待女人堆四散开后,林琅俏皮地朝戚容眨了眨眼睛,笑道:“当真是今时不同往日了。”
是啊,前些天还被人戳着脊梁骨骂,今日便被捧上天。人世间的所谓名誉,便被如此轻易地玩弄在世人的口舌之间。
戚容拉住她的手,关照道:“宫中人心叵测,不能轻易相信别人。到了翰林御书院,要好好保重,行事低调谨慎,不可招摇;还有……”
林琅听着戚容的话,不禁感慨道:“戚大人,你比我娘还会啰嗦。

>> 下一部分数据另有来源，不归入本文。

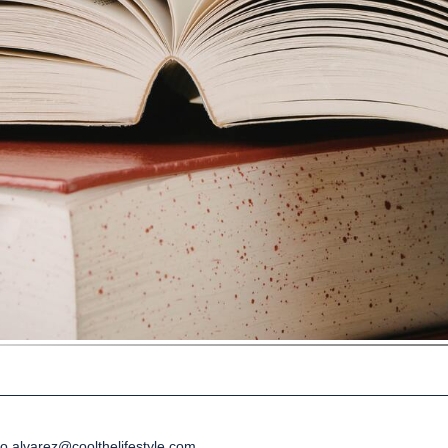
io.alvarez@coolthelifestyle.com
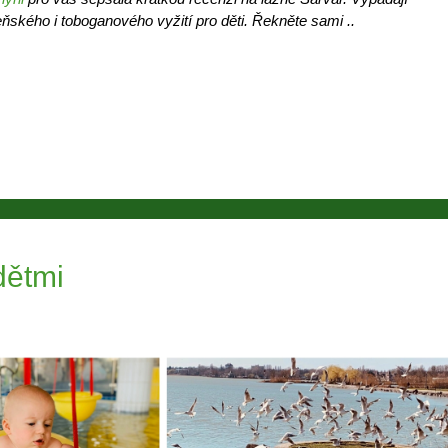
eňského i toboganového vyžití pro děti. Řekněte sami ..
dětmi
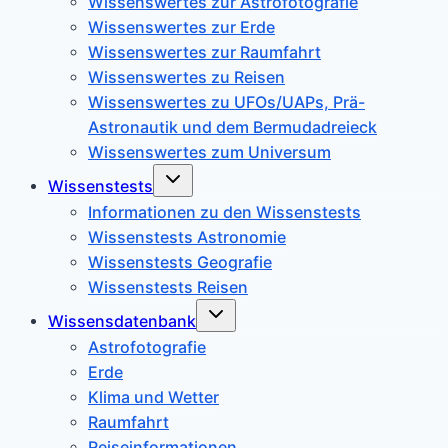
Wissenswertes zur Astrofotografie
Wissenswertes zur Erde
Wissenswertes zur Raumfahrt
Wissenswertes zu Reisen
Wissenswertes zu UFOs/UAPs, Prä-
Astronautik und dem Bermudadreieck
Wissenswertes zum Universum
Untermenü
Wissenstests
umschalten
Informationen zu den Wissenstests
Wissenstests Astronomie
Wissenstests Geografie
Wissenstests Reisen
Untermenü
Wissensdatenbank
umschalten
Astrofotografie
Erde
Klima und Wetter
Raumfahrt
Reiseinformationen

”
戚容一愣,随即释然地笑了笑。此刻两人相握无言,以表珍重。
林琅在史馆没有多少东西,轻装简行地拎了一些东西就到了御书院,崔鸿文还在那里晒他的书,正如他们初见时的场景。
“崔大人?”林琅试探性地叫了一声。毕竟自己对这里不熟悉,任何一个相熟于她而言都像水中浮木一般。
崔鸿文见林琅已经收拾好东西来点卯,连忙放下了手中的书来迎她。
这首先要带林琅把翰林院的人认清了。
“翰林院分为天文院、图画院、御书院和医馆院,各院各司其职。我们御书院平日就负责掌官家亲笔文字,供奉书写之属以及图集画册。林大人被封为三品御书院翰林侍诏,主要职责就是时刻备好笔墨,管理籍册。”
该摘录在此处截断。